French nobility first set this style, within gardens inside their expansive palaces within the city. Nobility's early inspiration, notes Browne, "has inspired 19th and 20th century architects to create equally delightful spaces for less-exalted dwelling places." A companion model: townhouses or apartments surrounding delightful urban parks; a prime example is the Place des Vosges in the Marais district, first opened in 1612 as a place for royal spectacles and celebrations.
Can Parisian urbanity speak to America--to our pioneer, open-space loving souls? It's not an easy fit. Though providentially, the United States does have a new initiative called Community Greens: Shared Parks in Urban Blocks (www.communitygreens.org). Charleston Mayor Joseph Riley, veteran and revered leader for more urbane, livable cities, is a chief supporter.
Community Greens' mission has a peculiarly American ring--to support any and all kinds of parks tucked into residential areas, collectively owned and managed by the neighbors whose homes and backyards, decks, patios and balconies enclose the green.
A prime example: Montgomery Park, a third of an acre back-yard green oasis shared by 85 households in the midst of Boston's dense South End neighborhood. Families garden together, gather to play and lounge and picnic in their park, and are often treated to practice sessions by local cellist Augustine Rodriguez.
Such places, argues Community Greens, have multiple benefits: accessible and safe play spaces for children, community building, increased safety and security and property values, and "a prime antidote to sprawl by making city living more attractive, especially to families with children."
What a relief from the helter-skelter jumble of backyard spaces, ugly walls and barriers that now divide so many city blocks and their people! Progress will require legal shifts to make it easier for owners to negotiate a communal open space.
Yet cities such as Boston, San Francisco, Baltimore, Washington, Chicago and Los Angeles have literally thousands of blocks with hollow centers that might renew themselves, notes William Drayton in The Atlantic Monthly. Modified shared-green plans could also be developed for yards of denser suburbs coast to coast.
Why not think even more radically?
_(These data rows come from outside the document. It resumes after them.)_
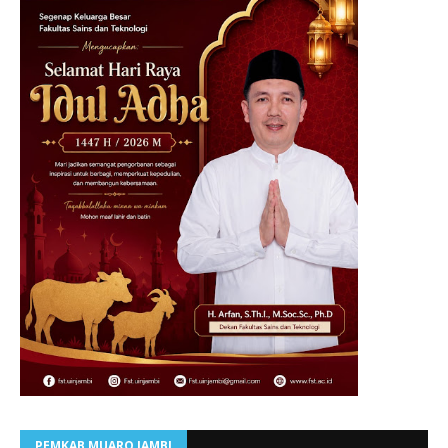
PEMKAB MUARO JAMBI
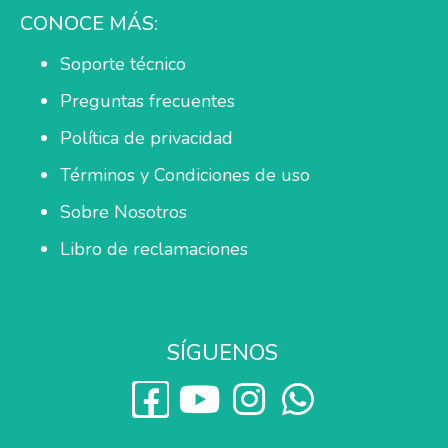
CONOCE MÁS:
Soporte técnico
Preguntas frecuentes
Política de privacidad
Términos y Condiciones de uso
Sobre Nosotros
Libro de reclamaciones
SÍGUENOS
Americans, notes Browne, have used zoning to separate things on a horizontal plane--residences in specified places, commercial and professional in others. But if we want to think a denser future, Paris offers a dramatic shift: separate vertically. The ground floors of Parisian apartment houses are intensely commercial--bakeries and butcher and beauty shops, clinics and travel agencies, real estate offices, hairdressers, tea shops.
Yet directly above live families. Often families own or rent several units, inhabiting the same apartment houses for entire generations, everyone from parents with small children to grandparents, in separate units but under a single roof. Baby-sitting is virtually automatic. And older folks have family support, right there.
Plus a touch of independence. If there's a traiteur (combined delicatessen-caterer) downstairs or around the block, elders can access warm meals without bothering the family. Asks Browne: "Who needs a retirement home?"
So the Parisian formula isn't just hidden greenery. It's mixed use; it's abandoning show for true life issues. Density and mixed use aren't bad; they're just different--and sometimes better.